Study material
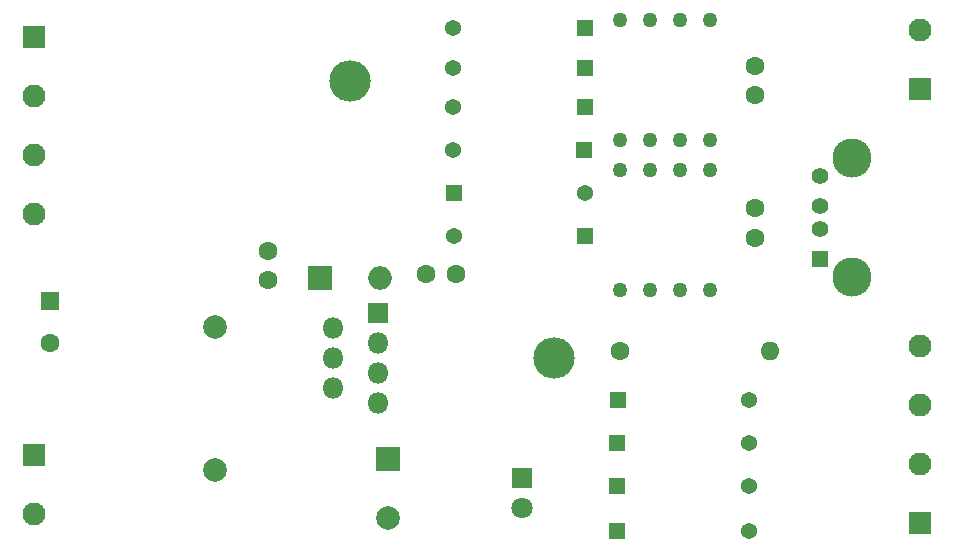
<source format=gbr>
%TF.GenerationSoftware,KiCad,Pcbnew,(6.0.9)*%
%TF.CreationDate,2022-12-19T09:49:19-08:00*%
%TF.ProjectId,TinyG-SuperPid-Integrator,54696e79-472d-4537-9570-65725069642d,rev?*%
%TF.SameCoordinates,Original*%
%TF.FileFunction,Soldermask,Top*%
%TF.FilePolarity,Negative*%
%FSLAX46Y46*%
G04 Gerber Fmt 4.6, Leading zero omitted, Abs format (unit mm)*
G04 Created by KiCad (PCBNEW (6.0.9)) date 2022-12-19 09:49:19*
%MOMM*%
%LPD*%
G01*
G04 APERTURE LIST*
%ADD10C,1.270000*%
%ADD11R,1.950000X1.950000*%
%ADD12C,1.950000*%
%ADD13C,2.000000*%
%ADD14C,1.600000*%
%ADD15O,1.600000X1.600000*%
%ADD16R,1.371600X1.371600*%
%ADD17C,1.371600*%
%ADD18O,3.500000X3.500000*%
%ADD19R,2.000000X2.000000*%
%ADD20O,2.000000X2.000000*%
%ADD21R,1.800000X1.800000*%
%ADD22O,1.800000X1.800000*%
%ADD23R,1.408000X1.408000*%
%ADD24C,1.408000*%
%ADD25C,3.316000*%
%ADD26R,1.600000X1.600000*%
%ADD27C,1.800000*%
G04 APERTURE END LIST*
D10*
%TO.C,U2*%
X86995000Y-47585000D03*
X84455000Y-47585000D03*
X81915000Y-47585000D03*
X79375000Y-47585000D03*
X79375000Y-57745000D03*
X81915000Y-57745000D03*
X84455000Y-57745000D03*
X86995000Y-57745000D03*
%TD*%
D11*
%TO.C,J2*%
X104775000Y-90170000D03*
D12*
X104775000Y-85170000D03*
X104775000Y-80170000D03*
X104775000Y-75170000D03*
%TD*%
D13*
%TO.C,L1*%
X45085000Y-73570000D03*
X45085000Y-85640000D03*
%TD*%
D14*
%TO.C,RL1*%
X79375000Y-75565000D03*
D15*
X92075000Y-75565000D03*
%TD*%
D16*
%TO.C,R1*%
X76415700Y-48260000D03*
D17*
X65290500Y-48260000D03*
%TD*%
D18*
%TO.C,D1*%
X56553318Y-52727801D03*
D19*
X54013318Y-69387801D03*
D20*
X59093318Y-69387801D03*
%TD*%
D16*
%TO.C,R9*%
X79159300Y-86995000D03*
D17*
X90284500Y-86995000D03*
%TD*%
D11*
%TO.C,J1*%
X29807500Y-49015000D03*
D12*
X29807500Y-54015000D03*
X29807500Y-59015000D03*
X29807500Y-64015000D03*
%TD*%
D18*
%TO.C,U1*%
X73805000Y-76200000D03*
D21*
X58905000Y-72390000D03*
D22*
X55105000Y-73660000D03*
X58905000Y-74930000D03*
X55105000Y-76200000D03*
X58905000Y-77470000D03*
X55105000Y-78740000D03*
X58905000Y-80010000D03*
%TD*%
D11*
%TO.C,J5*%
X104812500Y-53420000D03*
D12*
X104812500Y-48420000D03*
%TD*%
D14*
%TO.C,C2*%
X90805000Y-63520000D03*
X90805000Y-66020000D03*
%TD*%
D23*
%TO.C,J4*%
X96365000Y-67782500D03*
D24*
X96365000Y-65282500D03*
X96365000Y-63282500D03*
X96365000Y-60782500D03*
D25*
X99035000Y-69282500D03*
X99035000Y-59282500D03*
%TD*%
D16*
%TO.C,R8*%
X79159300Y-83345678D03*
D17*
X90284500Y-83345678D03*
%TD*%
D26*
%TO.C,Cin1*%
X31115000Y-71372349D03*
D14*
X31115000Y-74872349D03*
%TD*%
D16*
%TO.C,R10*%
X79159300Y-90805000D03*
D17*
X90284500Y-90805000D03*
%TD*%
D10*
%TO.C,U3*%
X86995000Y-60285000D03*
X84455000Y-60285000D03*
X81915000Y-60285000D03*
X79375000Y-60285000D03*
X79375000Y-70445000D03*
X81915000Y-70445000D03*
X84455000Y-70445000D03*
X86995000Y-70445000D03*
%TD*%
D14*
%TO.C,Cb1*%
X63000203Y-69084865D03*
X65500203Y-69084865D03*
%TD*%
%TO.C,Cinx1*%
X49562685Y-69592058D03*
X49562685Y-67092058D03*
%TD*%
%TO.C,C1*%
X90805000Y-51435000D03*
X90805000Y-53935000D03*
%TD*%
D19*
%TO.C,Cout1*%
X59752077Y-84696742D03*
D13*
X59752077Y-89696742D03*
%TD*%
D11*
%TO.C,J3*%
X29828410Y-84380787D03*
D12*
X29828410Y-89380787D03*
%TD*%
D16*
%TO.C,R7*%
X79227567Y-79696356D03*
D17*
X90352767Y-79696356D03*
%TD*%
D16*
%TO.C,R2*%
X76415700Y-51585365D03*
D17*
X65290500Y-51585365D03*
%TD*%
D21*
%TO.C,D2*%
X71120000Y-86355000D03*
D27*
X71120000Y-88895000D03*
%TD*%
D16*
%TO.C,R5*%
X65312152Y-62214758D03*
D17*
X76437352Y-62214758D03*
%TD*%
D16*
%TO.C,R3*%
X76415700Y-54910730D03*
D17*
X65290500Y-54910730D03*
%TD*%
D16*
%TO.C,R4*%
X76390749Y-58532218D03*
D17*
X65265549Y-58532218D03*
%TD*%
D16*
%TO.C,R6*%
X76446305Y-65864080D03*
D17*
X65321105Y-65864080D03*
%TD*%
M02*

</source>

Description of the task
Go through the records. Copy each line where "APERTURE" appears.

Answer to this problem
G04 APERTURE LIST*
G04 APERTURE END LIST*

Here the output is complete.